(Document images with source code)
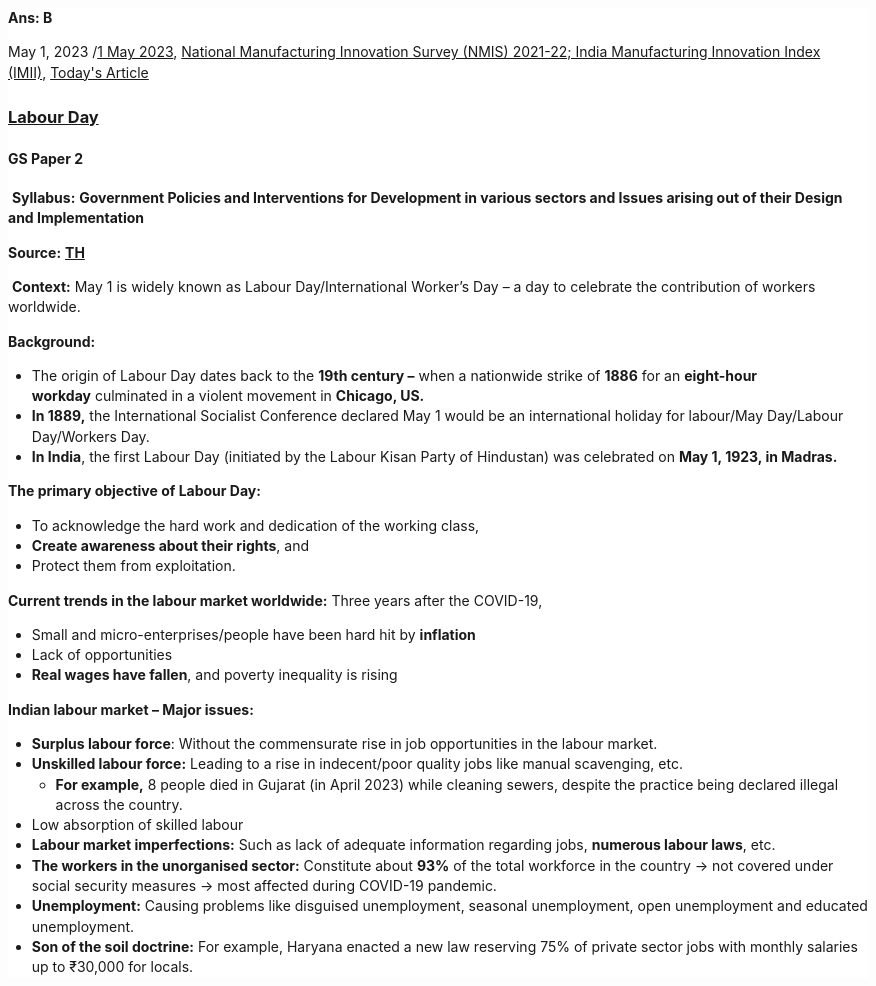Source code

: **Ans: B**

May 1, 2023 /[1 May 2023](https://www.insightsonindia.com/category/1-may-2023/ "1 May 2023"), [National Manufacturing Innovation Survey (NMIS) 2021-22; India Manufacturing Innovation Index (IMII)](https://www.insightsonindia.com/tag/national-manufacturing-innovation-survey-nmis-2021-22-india-manufacturing-innovation-index-imii/ "National Manufacturing Innovation Survey (NMIS) 2021-22; India Manufacturing Innovation Index (IMII)"), [Today's Article](https://www.insightsonindia.com/category/today-article/ "Today's Article")

### [Labour Day](https://www.insightsonindia.com/2023/05/01/labour-day/)

#### **GS Paper 2**

 **Syllabus:** **Government Policies and Interventions for Development in various sectors and Issues arising out of their Design and Implementation**

**Source:** [**TH**](https://www.thehindu.com/opinion/op-ed/tread-a-new-path-one-that-prioritises-social-justice/article66797405.ece)

 **Context:** May 1 is widely known as Labour Day/International Worker’s Day – a day to celebrate the contribution of workers worldwide.

**Background:**

- The origin of Labour Day dates back to the **19th century –** when a nationwide strike of **1886** for an **eight-hour workday** culminated in a violent movement in **Chicago, US.**
- **In 1889,** the International Socialist Conference declared May 1 would be an international holiday for labour/May Day/Labour Day/Workers Day.
- **In India**, the first Labour Day (initiated by the Labour Kisan Party of Hindustan) was celebrated on **May 1, 1923, in Madras.**

**The primary objective of Labour Day:**

- To acknowledge the hard work and dedication of the working class,
- **Create awareness about their rights**, and
- Protect them from exploitation.

**Current trends in the labour market worldwide:** Three years after the COVID-19,

- Small and micro-enterprises/people have been hard hit by **inflation**
- Lack of opportunities
- **Real wages have fallen**, and poverty inequality is rising

**Indian labour market – Major issues:**

- **Surplus labour force**: Without the commensurate rise in job opportunities in the labour market.
- **Unskilled labour force:** Leading to a rise in indecent/poor quality jobs like manual scavenging, etc.
    - **For example,** 8 people died in Gujarat (in April 2023) while cleaning sewers, despite the practice being declared illegal across the country.
- Low absorption of skilled labour
- **Labour market imperfections:** Such as lack of adequate information regarding jobs, **numerous labour laws**, etc.
- **The workers in the unorganised sector:** Constitute about **93%** of the total workforce in the country → not covered under social security measures → most affected during COVID-19 pandemic.
- **Unemployment:** Causing problems like disguised unemployment, seasonal unemployment, open unemployment and educated unemployment.
- **Son of the soil doctrine:** For example, Haryana enacted a new law reserving 75% of private sector jobs with monthly salaries up to ₹30,000 for locals.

> **TASK INSTRUCTIONS**:
A word-for-word copy of the lines above from the one with "- **Labour market" through the one with "- **Unemployment:** Causing problems", inclusive, is the only output wanted.

> **ANSWER BOX**:
- **Labour market imperfections:** Such as lack of adequate information regarding jobs, **numerous labour laws**, etc.
- **The workers in the unorganised sector:** Constitute about **93%** of the total workforce in the country → not covered under social security measures → most affected during COVID-19 pandemic.
- **Unemployment:** Causing problems like disguised unemployment, seasonal unemployment, open unemployment and educated unemployment.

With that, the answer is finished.